Despite its profitability, the industry’s distinct lack of regulation led to a private petition going to the Indian Supreme Court, which promptly urged the Indian government to devise plans for regulation. The Supreme Court Justices Ranjan Gogoi and N V Ramana encouraged the government to address the issues and to take a holistic approach in doing so.
There are all sorts of pitfalls for the children produced by international surrogacy deals as well. Legislation varies greatly between jurisdictions and it’s easy to fall between the cracks when seeking to bring a surrogate child from one jurisdiction into another. The French Court of Cassation recently made a ruling on just such a case, where a surrogate child’s nationality was in question.
In England, commissioning parents must apply for a parental order in order to become a surrogate child’s parents. The recent case Re A and B showed what can happen when commissioning parents had attained parental responsibility in another country - and erroneously assumed they would have on return to England too.

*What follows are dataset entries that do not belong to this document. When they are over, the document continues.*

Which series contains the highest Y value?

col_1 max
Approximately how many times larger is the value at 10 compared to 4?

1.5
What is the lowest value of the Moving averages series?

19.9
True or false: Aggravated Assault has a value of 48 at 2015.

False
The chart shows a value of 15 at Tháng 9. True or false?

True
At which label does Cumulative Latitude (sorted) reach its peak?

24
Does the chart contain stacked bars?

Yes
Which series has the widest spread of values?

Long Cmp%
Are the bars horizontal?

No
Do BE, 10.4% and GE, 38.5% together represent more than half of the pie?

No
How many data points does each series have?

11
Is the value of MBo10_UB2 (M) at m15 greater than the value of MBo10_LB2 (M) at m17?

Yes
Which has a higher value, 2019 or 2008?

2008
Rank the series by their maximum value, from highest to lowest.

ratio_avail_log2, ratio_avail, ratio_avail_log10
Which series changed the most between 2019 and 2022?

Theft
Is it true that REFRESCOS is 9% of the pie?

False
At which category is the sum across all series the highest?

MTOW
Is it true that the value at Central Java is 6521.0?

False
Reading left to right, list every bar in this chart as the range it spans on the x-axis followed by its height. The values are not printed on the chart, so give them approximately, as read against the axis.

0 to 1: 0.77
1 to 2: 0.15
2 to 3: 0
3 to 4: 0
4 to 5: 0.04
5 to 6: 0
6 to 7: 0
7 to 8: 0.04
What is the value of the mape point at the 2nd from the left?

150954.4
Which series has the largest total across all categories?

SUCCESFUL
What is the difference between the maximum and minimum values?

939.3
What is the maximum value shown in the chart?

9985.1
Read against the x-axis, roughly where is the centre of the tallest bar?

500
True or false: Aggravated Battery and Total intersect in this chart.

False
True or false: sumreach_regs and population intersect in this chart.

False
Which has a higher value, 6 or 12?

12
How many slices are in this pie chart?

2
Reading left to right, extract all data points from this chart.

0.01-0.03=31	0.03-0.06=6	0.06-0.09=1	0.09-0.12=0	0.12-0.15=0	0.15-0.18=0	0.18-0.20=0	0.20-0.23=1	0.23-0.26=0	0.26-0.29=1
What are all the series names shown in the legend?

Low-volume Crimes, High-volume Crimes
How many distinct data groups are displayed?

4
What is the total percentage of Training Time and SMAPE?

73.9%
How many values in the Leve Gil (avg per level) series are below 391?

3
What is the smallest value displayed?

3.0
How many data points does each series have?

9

India is not the first country to take legislative action against commercial surrogacy. Thailand did so just over a year ago in the wake of the much-publicised baby Gammy scandal.
India’s Solicitor General, Ranjit Kumar, has indicated that the regulation is likely to “require some time to bring the law in place”. The conversations being had across India on this subject also show a wide range of issues and opinions are still to be debated, so it may be a while before India has a concrete sense of where it’s going with commercial surrogacy.